Quotient complexity of ideal languages

TL;DR

This paper investigates the quotient complexity of various ideal languages and their operations, providing tight upper bounds using derivatives and analyzing the complexity based on minimal generators.

Contribution

It introduces the concept of quotient complexity for ideal languages and derives tight upper bounds for their complexity under various operations.

Findings

Tight upper bounds for quotient complexity of ideal languages are established.

Complexity bounds are expressed in terms of minimal generators and their derivatives.

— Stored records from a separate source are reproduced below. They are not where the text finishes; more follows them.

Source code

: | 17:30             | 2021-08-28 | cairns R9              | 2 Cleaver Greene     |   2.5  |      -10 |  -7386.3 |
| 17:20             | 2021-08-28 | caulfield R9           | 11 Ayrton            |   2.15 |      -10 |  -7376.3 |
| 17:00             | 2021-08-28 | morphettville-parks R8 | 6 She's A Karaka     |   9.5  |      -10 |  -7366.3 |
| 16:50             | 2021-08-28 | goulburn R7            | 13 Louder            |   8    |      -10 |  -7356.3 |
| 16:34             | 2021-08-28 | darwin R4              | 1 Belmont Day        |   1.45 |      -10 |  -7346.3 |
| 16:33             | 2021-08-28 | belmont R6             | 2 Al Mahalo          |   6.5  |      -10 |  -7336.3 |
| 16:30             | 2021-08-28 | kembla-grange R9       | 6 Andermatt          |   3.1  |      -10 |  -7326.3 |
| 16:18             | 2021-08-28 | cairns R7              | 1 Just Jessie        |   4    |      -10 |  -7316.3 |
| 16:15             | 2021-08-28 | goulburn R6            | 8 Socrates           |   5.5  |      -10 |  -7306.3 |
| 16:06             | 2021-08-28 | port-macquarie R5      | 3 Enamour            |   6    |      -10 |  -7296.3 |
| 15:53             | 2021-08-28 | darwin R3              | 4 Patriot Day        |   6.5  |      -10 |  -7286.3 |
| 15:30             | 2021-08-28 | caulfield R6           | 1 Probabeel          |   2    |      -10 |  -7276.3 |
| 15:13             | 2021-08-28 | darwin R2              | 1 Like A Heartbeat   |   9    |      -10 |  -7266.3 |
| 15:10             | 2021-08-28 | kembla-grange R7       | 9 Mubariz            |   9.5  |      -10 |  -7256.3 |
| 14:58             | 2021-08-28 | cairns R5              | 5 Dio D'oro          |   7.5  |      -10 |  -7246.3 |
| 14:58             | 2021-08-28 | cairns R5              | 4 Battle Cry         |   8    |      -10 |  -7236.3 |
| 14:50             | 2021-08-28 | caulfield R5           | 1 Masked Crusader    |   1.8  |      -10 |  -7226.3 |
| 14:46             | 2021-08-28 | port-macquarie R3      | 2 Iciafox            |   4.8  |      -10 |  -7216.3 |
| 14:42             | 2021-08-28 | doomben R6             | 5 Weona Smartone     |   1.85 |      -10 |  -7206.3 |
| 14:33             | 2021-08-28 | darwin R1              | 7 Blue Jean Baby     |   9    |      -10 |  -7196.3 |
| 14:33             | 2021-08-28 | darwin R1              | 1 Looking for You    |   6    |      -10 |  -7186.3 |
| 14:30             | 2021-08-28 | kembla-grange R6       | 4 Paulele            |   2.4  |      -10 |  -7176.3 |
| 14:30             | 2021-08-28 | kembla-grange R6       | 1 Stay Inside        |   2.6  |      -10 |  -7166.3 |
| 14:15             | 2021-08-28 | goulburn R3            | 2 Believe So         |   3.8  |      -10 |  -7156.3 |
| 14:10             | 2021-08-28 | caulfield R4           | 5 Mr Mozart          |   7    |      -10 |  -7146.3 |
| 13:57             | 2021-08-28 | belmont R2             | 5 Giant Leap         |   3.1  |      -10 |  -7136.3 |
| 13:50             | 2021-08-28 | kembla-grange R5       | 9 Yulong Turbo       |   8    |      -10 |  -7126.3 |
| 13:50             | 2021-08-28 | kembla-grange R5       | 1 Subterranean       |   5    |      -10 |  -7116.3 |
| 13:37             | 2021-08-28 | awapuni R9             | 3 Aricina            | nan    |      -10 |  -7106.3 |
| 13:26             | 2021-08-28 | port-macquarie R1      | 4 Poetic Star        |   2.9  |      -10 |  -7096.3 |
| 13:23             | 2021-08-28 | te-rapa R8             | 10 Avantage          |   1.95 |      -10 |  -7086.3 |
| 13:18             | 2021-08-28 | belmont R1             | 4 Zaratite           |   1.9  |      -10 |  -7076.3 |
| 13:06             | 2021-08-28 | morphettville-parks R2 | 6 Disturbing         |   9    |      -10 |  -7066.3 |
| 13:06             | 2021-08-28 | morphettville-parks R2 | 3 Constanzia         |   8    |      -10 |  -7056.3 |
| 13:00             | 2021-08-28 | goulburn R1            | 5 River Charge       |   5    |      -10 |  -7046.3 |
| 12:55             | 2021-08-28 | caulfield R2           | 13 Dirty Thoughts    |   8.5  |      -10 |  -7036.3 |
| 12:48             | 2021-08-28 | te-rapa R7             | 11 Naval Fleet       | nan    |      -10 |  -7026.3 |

The study covers union, intersection, difference, symmetric difference, concatenation, star, and reversal operations.

Abstract

We study the state complexity of regular operations in the class of ideal languages. A language L over an alphabet Sigma is a right (left) ideal if it satisfies L = L Sigma* (L = Sigma* L). It is a two-sided ideal if L = Sigma* L Sigma *, and an all-sided ideal if it is the shuffle of Sigma* with L. We prefer the term "quotient complexity" instead of "state complexity", and we use derivatives to calculate upper bounds on quotient complexity, whenever it is convenient. We find tight upper bounds on the quotient complexity of each type of ideal language in terms of the complexity of an arbitrary generator and of its minimal generator, the complexity of the minimal generator, and also on the operations union, intersection, set difference, symmetric difference, concatenation, star and reversal of ideal languages.